In today’s column, I explore and analyze the results of a recent research study that examined the efficacy of using a specially tuned generative AI to perform a limited range of mental health therapy occurring over an eight-week period. Subjects were generally monitored in a devised experimental setting. The uptake is that the treatment-group participants appeared to benefit from the use of the tuned generative AI, spurring improvements in dealing with various mental health conditions such as depression, weight-related concerns, and anxiety.
This is an encouraging sign that generative AI and large language models (LLMs) provide a potential facility for adequately performing mental health therapy. Still, important caveats are worth noting and require further study and consideration.
Let’s talk about it.
This analysis of AI breakthroughs is part of my ongoing Forbes column coverage on the latest in AI, including identifying and explaining various impactful AI complexities (see the link here).
AI And Mental Health Therapy
I’ve been extensively covering and analyzing a myriad of facets of contemporary AI that generates mental health advice and undertakes interactive AI-driven therapy. This rapidly increasing use of AI has principally been spurred by the widespread adoption of generative AI and large language models (LLMs).
There are tremendous upsides to be had, but at the same time, hidden risks and outright gotchas come into these endeavors too. I frequently speak up about these pressing matters, including in an episode of CBS 60 Minutes, see the link here. For a quick summary of some of my posted columns on AI for mental health therapy, see the link here, which recaps forty of the over one hundred column postings that I’ve published on the evolving topic.
Background On AI For Mental Health
Active and extensive research on the use of AI for mental health purposes has been going on for many years.
One of the earliest and most highly visible instances involved the impacts of a rudimentary form of AI known as Eliza during the 1960s, see my discussion at the link here. In that now famous or classic case, a simple program coined as Eliza, echoed user-entered inputs and did so with the air of the AI acting like a therapist. To some degree, this was a surprise to everyone at that time. The mainstay of the surprise was that a barebones computer program could cause people to seemingly believe they were conversing with a highly capable mental health professional or psychologist.
Almost a dozen years later, the legendary astrophysicist and science communicator, Carl Sagan, made a prediction in 1975 about the eventuality and inevitably of AI acting as a psychotherapist for humans. As I have discussed about his prophecy, at the link here, in many notable ways he was right, but in other facets, he was a bit off and we have not yet witnessed the fullness of his predictions.
During the heyday of expert systems, many efforts were launched to use rules-based capabilities to act as a therapist, see my discussion at the link here.
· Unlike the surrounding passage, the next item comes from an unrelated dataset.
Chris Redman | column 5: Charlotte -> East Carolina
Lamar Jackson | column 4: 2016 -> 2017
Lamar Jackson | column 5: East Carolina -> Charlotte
The notion was that it might be feasible to identify all the rules that a human therapist uses to perform therapy and then embed those rules into a knowledge-based system.
The upside of those expert systems was that it was reasonably plausible to test the AI and gauge whether it would dispense proper advice. A builder of such an AI system could exhaustively examine various paths and rules, doing so to try and ensure that the expert system would not produce improper advice. Parlance in the AI field is that this type of AI was considered to be deterministic.
In contrast, and a disconcerting issue with today’s generative AI and LLMs, is that the latest AI tends to work on a non-deterministic basis. The AI uses statistics and probabilities to generate the responses being emitted to a user. In general, it isn’t feasible to then fully test such AI since the outputs are somewhat unpredictable.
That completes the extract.